REQUIRED WORK:
Restate all the data word for word, leaving nothing out.

EXTRACTED ENTRIES:
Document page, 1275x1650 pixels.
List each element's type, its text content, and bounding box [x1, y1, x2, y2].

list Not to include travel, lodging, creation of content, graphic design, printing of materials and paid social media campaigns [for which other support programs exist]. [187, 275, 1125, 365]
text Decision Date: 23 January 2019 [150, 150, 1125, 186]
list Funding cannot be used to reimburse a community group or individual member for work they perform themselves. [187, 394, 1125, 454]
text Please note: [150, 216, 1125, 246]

SOLUTION FOR THIS TASK:
Document page, 1275x1650 pixels.
List each element's type, its text content, and bounding box [x1, y1, x2, y2].

list Not to include travel, lodging, creation of content, graphic design, printing of materials and paid social media campaigns [for which other support programs exist]. [187, 275, 1125, 365]
text Decision Date: 23 January 2019 [150, 150, 1125, 186]
list Funding cannot be used to reimburse a community group or individual member for work they perform themselves. [187, 394, 1125, 454]
text Please note: [150, 216, 1125, 246]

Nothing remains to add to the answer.